• [TO DO]
Your answer must be a word-for-word copy of the listing below, minus its pictures.

• [DATA EXTRACT]
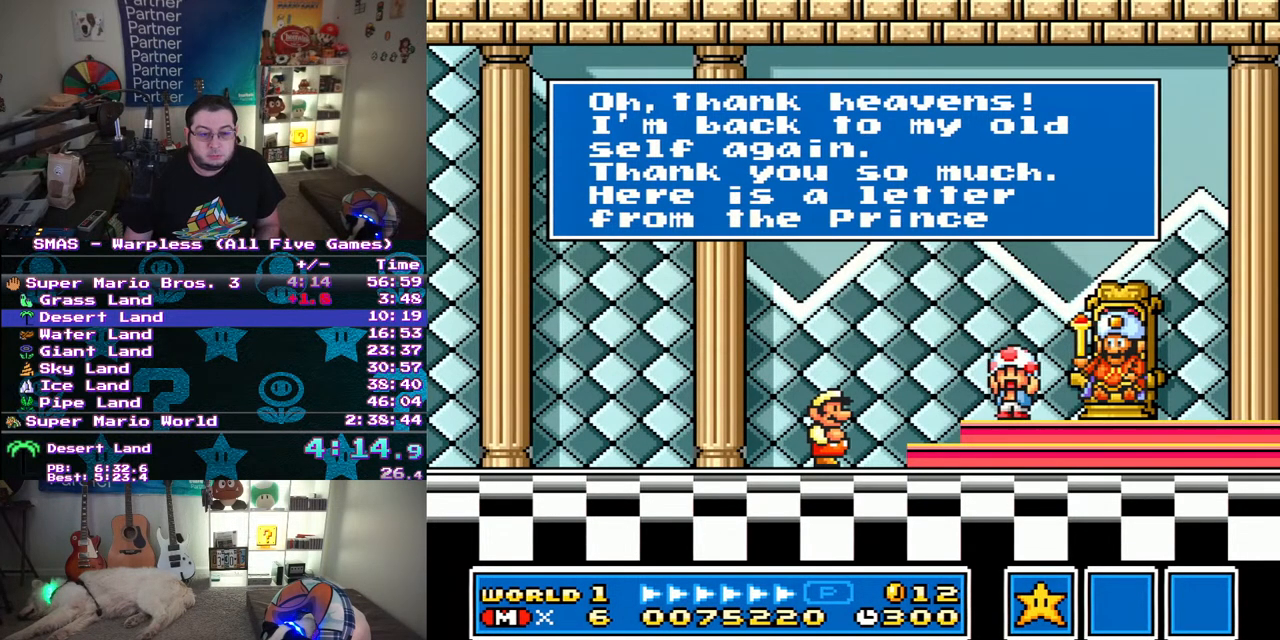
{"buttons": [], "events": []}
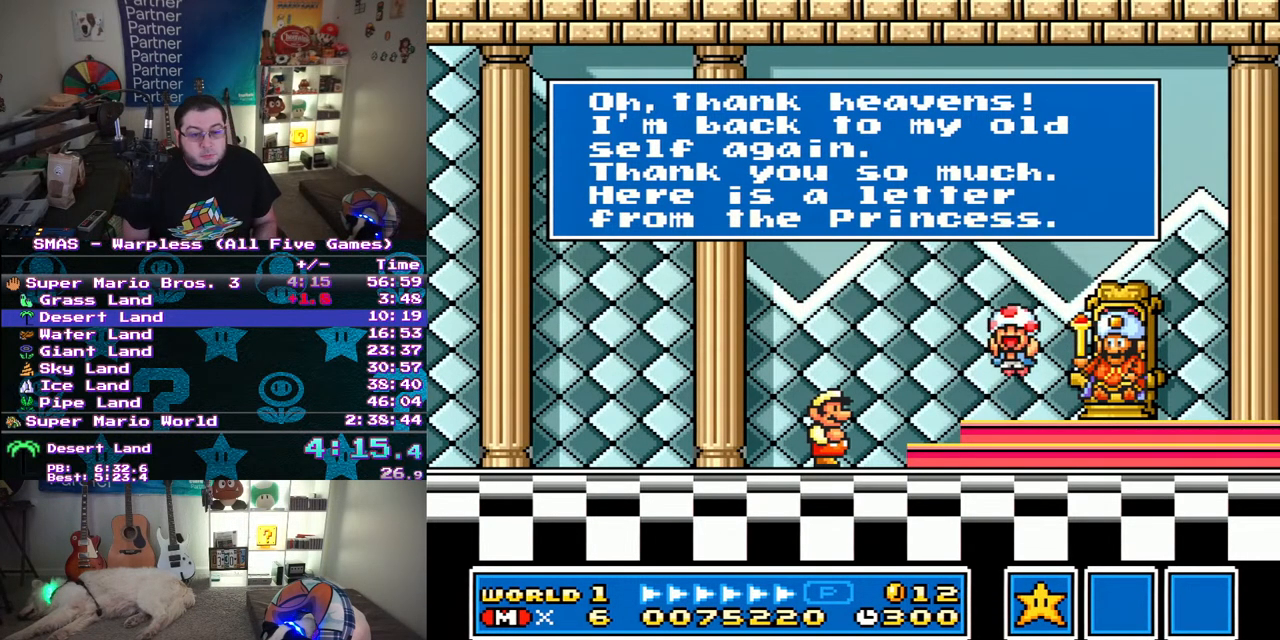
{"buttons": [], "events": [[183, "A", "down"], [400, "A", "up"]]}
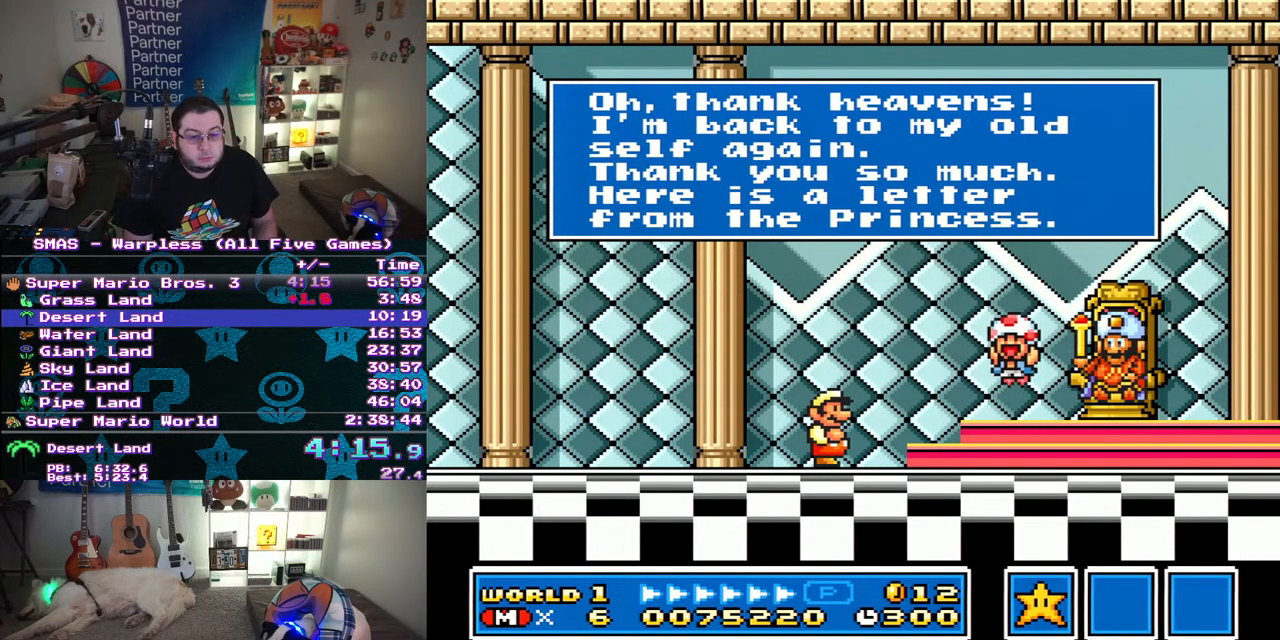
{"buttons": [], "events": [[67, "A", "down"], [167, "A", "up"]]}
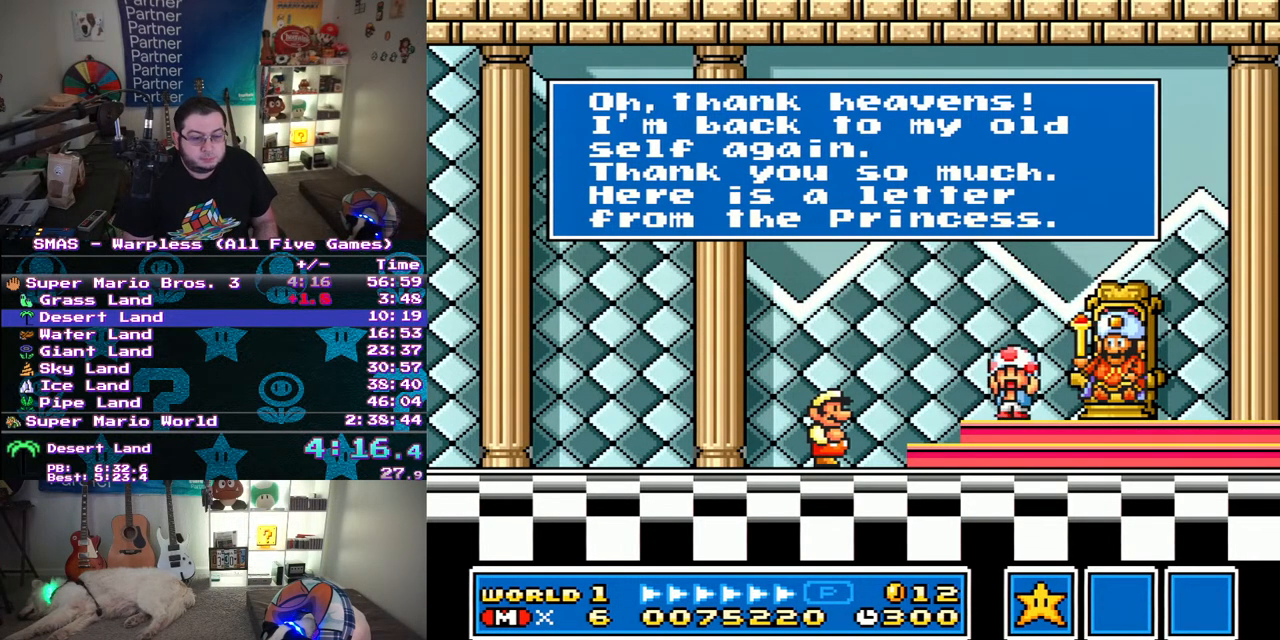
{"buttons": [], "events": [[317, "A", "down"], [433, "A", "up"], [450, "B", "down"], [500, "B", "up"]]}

• [THE COMPLETED TASK]
{"buttons": [], "events": []}
{"buttons": [], "events": [[183, "A", "down"], [400, "A", "up"]]}
{"buttons": [], "events": [[67, "A", "down"], [167, "A", "up"]]}
{"buttons": [], "events": [[317, "A", "down"], [433, "A", "up"], [450, "B", "down"], [500, "B", "up"]]}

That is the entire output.